● DATA SECTION

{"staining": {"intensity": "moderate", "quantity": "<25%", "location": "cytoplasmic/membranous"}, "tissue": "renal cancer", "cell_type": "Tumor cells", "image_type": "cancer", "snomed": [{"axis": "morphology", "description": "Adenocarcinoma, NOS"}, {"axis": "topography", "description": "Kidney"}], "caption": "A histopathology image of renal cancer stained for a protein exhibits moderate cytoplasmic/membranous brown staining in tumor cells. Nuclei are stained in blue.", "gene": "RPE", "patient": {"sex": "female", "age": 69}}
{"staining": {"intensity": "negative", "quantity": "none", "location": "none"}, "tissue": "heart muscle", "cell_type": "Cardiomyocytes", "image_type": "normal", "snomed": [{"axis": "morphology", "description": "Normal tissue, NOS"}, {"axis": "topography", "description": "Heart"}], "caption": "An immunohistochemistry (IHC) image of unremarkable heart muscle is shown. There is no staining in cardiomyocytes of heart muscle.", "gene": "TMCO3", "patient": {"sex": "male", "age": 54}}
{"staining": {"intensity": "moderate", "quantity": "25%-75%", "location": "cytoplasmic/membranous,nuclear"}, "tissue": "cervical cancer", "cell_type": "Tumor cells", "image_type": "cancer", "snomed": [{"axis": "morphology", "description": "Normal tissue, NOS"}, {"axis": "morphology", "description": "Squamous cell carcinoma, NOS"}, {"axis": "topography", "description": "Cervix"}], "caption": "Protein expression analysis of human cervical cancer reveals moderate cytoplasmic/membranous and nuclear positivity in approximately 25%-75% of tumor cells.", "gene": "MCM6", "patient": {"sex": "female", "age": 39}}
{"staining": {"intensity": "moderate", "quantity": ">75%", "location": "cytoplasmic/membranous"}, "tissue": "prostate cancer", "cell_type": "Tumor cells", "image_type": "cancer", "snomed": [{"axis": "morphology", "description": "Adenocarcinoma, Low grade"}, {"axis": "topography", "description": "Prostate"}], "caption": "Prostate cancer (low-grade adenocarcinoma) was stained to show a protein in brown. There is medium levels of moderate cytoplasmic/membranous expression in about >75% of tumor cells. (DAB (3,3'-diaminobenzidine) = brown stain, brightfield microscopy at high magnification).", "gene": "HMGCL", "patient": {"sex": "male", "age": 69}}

● WHAT TO DO
Give the data again, exactly as it appears above.

● ANSWER SECTION
{"staining": {"intensity": "moderate", "quantity": "<25%", "location": "cytoplasmic/membranous"}, "tissue": "renal cancer", "cell_type": "Tumor cells", "image_type": "cancer", "snomed": [{"axis": "morphology", "description": "Adenocarcinoma, NOS"}, {"axis": "topography", "description": "Kidney"}], "caption": "A histopathology image of renal cancer stained for a protein exhibits moderate cytoplasmic/membranous brown staining in tumor cells. Nuclei are stained in blue.", "gene": "RPE", "patient": {"sex": "female", "age": 69}}
{"staining": {"intensity": "negative", "quantity": "none", "location": "none"}, "tissue": "heart muscle", "cell_type": "Cardiomyocytes", "image_type": "normal", "snomed": [{"axis": "morphology", "description": "Normal tissue, NOS"}, {"axis": "topography", "description": "Heart"}], "caption": "An immunohistochemistry (IHC) image of unremarkable heart muscle is shown. There is no staining in cardiomyocytes of heart muscle.", "gene": "TMCO3", "patient": {"sex": "male", "age": 54}}
{"staining": {"intensity": "moderate", "quantity": "25%-75%", "location": "cytoplasmic/membranous,nuclear"}, "tissue": "cervical cancer", "cell_type": "Tumor cells", "image_type": "cancer", "snomed": [{"axis": "morphology", "description": "Normal tissue, NOS"}, {"axis": "morphology", "description": "Squamous cell carcinoma, NOS"}, {"axis": "topography", "description": "Cervix"}], "caption": "Protein expression analysis of human cervical cancer reveals moderate cytoplasmic/membranous and nuclear positivity in approximately 25%-75% of tumor cells.", "gene": "MCM6", "patient": {"sex": "female", "age": 39}}
{"staining": {"intensity": "moderate", "quantity": ">75%", "location": "cytoplasmic/membranous"}, "tissue": "prostate cancer", "cell_type": "Tumor cells", "image_type": "cancer", "snomed": [{"axis": "morphology", "description": "Adenocarcinoma, Low grade"}, {"axis": "topography", "description": "Prostate"}], "caption": "Prostate cancer (low-grade adenocarcinoma) was stained to show a protein in brown. There is medium levels of moderate cytoplasmic/membranous expression in about >75% of tumor cells. (DAB (3,3'-diaminobenzidine) = brown stain, brightfield microscopy at high magnification).", "gene": "HMGCL", "patient": {"sex": "male", "age": 69}}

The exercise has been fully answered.